● TO-DO ITEM:
Any picture in the material should be left out, while all other lines are copied exactly.
□ □ □ □
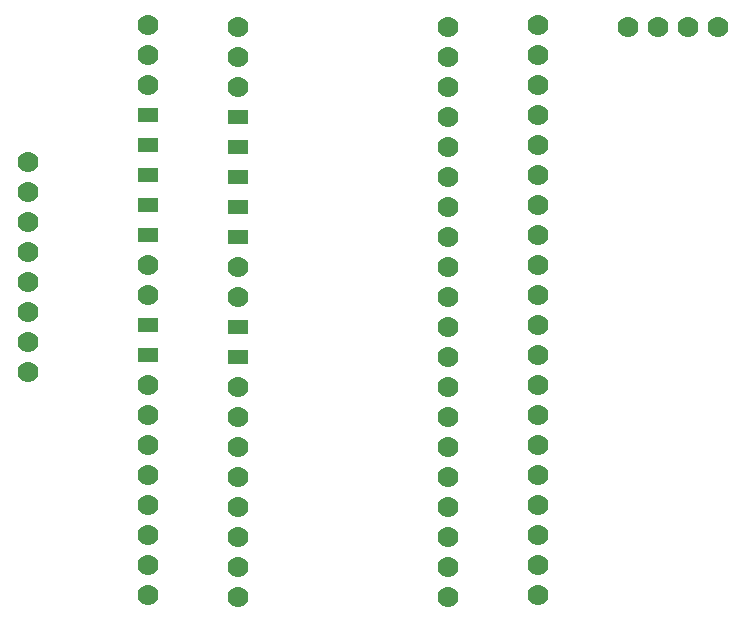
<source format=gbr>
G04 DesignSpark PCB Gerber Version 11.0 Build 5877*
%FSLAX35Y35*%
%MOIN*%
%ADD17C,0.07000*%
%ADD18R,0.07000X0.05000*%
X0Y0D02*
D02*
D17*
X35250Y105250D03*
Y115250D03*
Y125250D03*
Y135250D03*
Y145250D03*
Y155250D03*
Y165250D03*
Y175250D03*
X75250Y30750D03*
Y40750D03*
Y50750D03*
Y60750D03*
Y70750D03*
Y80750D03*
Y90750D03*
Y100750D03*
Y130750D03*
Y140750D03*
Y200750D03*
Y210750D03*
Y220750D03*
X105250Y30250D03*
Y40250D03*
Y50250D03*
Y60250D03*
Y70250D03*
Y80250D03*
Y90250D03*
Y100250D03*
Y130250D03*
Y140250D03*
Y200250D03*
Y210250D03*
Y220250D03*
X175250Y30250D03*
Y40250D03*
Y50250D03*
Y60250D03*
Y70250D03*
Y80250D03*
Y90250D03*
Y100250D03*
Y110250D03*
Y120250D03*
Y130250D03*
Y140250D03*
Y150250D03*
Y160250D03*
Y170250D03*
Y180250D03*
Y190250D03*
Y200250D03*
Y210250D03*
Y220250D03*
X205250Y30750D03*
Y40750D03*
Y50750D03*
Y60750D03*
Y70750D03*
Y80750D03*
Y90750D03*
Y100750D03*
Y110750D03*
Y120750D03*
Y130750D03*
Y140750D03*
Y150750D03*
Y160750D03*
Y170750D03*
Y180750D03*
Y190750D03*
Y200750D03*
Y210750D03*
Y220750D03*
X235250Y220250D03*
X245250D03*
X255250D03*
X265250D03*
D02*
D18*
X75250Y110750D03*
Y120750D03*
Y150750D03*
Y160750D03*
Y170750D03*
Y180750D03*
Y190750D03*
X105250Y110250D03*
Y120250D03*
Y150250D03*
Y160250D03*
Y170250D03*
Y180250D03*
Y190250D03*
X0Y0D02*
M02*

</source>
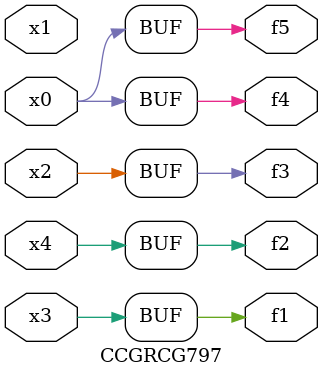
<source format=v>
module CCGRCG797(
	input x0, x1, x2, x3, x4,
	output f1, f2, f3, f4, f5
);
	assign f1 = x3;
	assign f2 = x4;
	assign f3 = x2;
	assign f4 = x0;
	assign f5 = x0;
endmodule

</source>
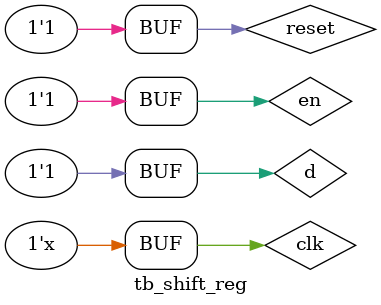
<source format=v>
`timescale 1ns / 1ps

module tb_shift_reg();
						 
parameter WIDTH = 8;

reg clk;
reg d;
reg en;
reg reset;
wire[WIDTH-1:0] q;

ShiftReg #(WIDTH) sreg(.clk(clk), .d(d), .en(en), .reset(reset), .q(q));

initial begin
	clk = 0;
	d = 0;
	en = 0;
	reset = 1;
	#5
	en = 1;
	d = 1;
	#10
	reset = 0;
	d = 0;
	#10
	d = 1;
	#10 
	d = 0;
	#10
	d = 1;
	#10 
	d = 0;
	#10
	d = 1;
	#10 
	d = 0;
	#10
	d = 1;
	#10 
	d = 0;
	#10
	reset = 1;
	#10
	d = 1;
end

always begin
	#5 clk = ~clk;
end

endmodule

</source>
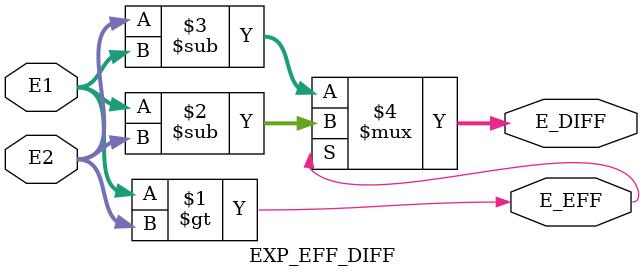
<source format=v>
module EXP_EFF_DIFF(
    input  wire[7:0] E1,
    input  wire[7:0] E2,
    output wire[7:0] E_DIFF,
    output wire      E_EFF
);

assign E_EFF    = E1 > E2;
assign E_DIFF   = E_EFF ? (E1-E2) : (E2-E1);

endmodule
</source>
□ □ □ □
● EXPECTED ANSWER:
<source format=gbr>
G04 DesignSpark PCB Gerber Version 11.0 Build 5877*
%FSLAX35Y35*%
%MOIN*%
%ADD17C,0.07000*%
%ADD18R,0.07000X0.05000*%
X0Y0D02*
D02*
D17*
X35250Y105250D03*
Y115250D03*
Y125250D03*
Y135250D03*
Y145250D03*
Y155250D03*
Y165250D03*
Y175250D03*
X75250Y30750D03*
Y40750D03*
Y50750D03*
Y60750D03*
Y70750D03*
Y80750D03*
Y90750D03*
Y100750D03*
Y130750D03*
Y140750D03*
Y200750D03*
Y210750D03*
Y220750D03*
X105250Y30250D03*
Y40250D03*
Y50250D03*
Y60250D03*
Y70250D03*
Y80250D03*
Y90250D03*
Y100250D03*
Y130250D03*
Y140250D03*
Y200250D03*
Y210250D03*
Y220250D03*
X175250Y30250D03*
Y40250D03*
Y50250D03*
Y60250D03*
Y70250D03*
Y80250D03*
Y90250D03*
Y100250D03*
Y110250D03*
Y120250D03*
Y130250D03*
Y140250D03*
Y150250D03*
Y160250D03*
Y170250D03*
Y180250D03*
Y190250D03*
Y200250D03*
Y210250D03*
Y220250D03*
X205250Y30750D03*
Y40750D03*
Y50750D03*
Y60750D03*
Y70750D03*
Y80750D03*
Y90750D03*
Y100750D03*
Y110750D03*
Y120750D03*
Y130750D03*
Y140750D03*
Y150750D03*
Y160750D03*
Y170750D03*
Y180750D03*
Y190750D03*
Y200750D03*
Y210750D03*
Y220750D03*
X235250Y220250D03*
X245250D03*
X255250D03*
X265250D03*
D02*
D18*
X75250Y110750D03*
Y120750D03*
Y150750D03*
Y160750D03*
Y170750D03*
Y180750D03*
Y190750D03*
X105250Y110250D03*
Y120250D03*
Y150250D03*
Y160250D03*
Y170250D03*
Y180250D03*
Y190250D03*
X0Y0D02*
M02*

</source>
<source format=v>
module CCGRCG797(
	input x0, x1, x2, x3, x4,
	output f1, f2, f3, f4, f5
);
	assign f1 = x3;
	assign f2 = x4;
	assign f3 = x2;
	assign f4 = x0;
	assign f5 = x0;
endmodule

</source>
<source format=v>
`timescale 1ns / 1ps

module tb_shift_reg();
						 
parameter WIDTH = 8;

reg clk;
reg d;
reg en;
reg reset;
wire[WIDTH-1:0] q;

ShiftReg #(WIDTH) sreg(.clk(clk), .d(d), .en(en), .reset(reset), .q(q));

initial begin
	clk = 0;
	d = 0;
	en = 0;
	reset = 1;
	#5
	en = 1;
	d = 1;
	#10
	reset = 0;
	d = 0;
	#10
	d = 1;
	#10 
	d = 0;
	#10
	d = 1;
	#10 
	d = 0;
	#10
	d = 1;
	#10 
	d = 0;
	#10
	d = 1;
	#10 
	d = 0;
	#10
	reset = 1;
	#10
	d = 1;
end

always begin
	#5 clk = ~clk;
end

endmodule

</source>
<source format=v>
module EXP_EFF_DIFF(
    input  wire[7:0] E1,
    input  wire[7:0] E2,
    output wire[7:0] E_DIFF,
    output wire      E_EFF
);

assign E_EFF    = E1 > E2;
assign E_DIFF   = E_EFF ? (E1-E2) : (E2-E1);

endmodule
</source>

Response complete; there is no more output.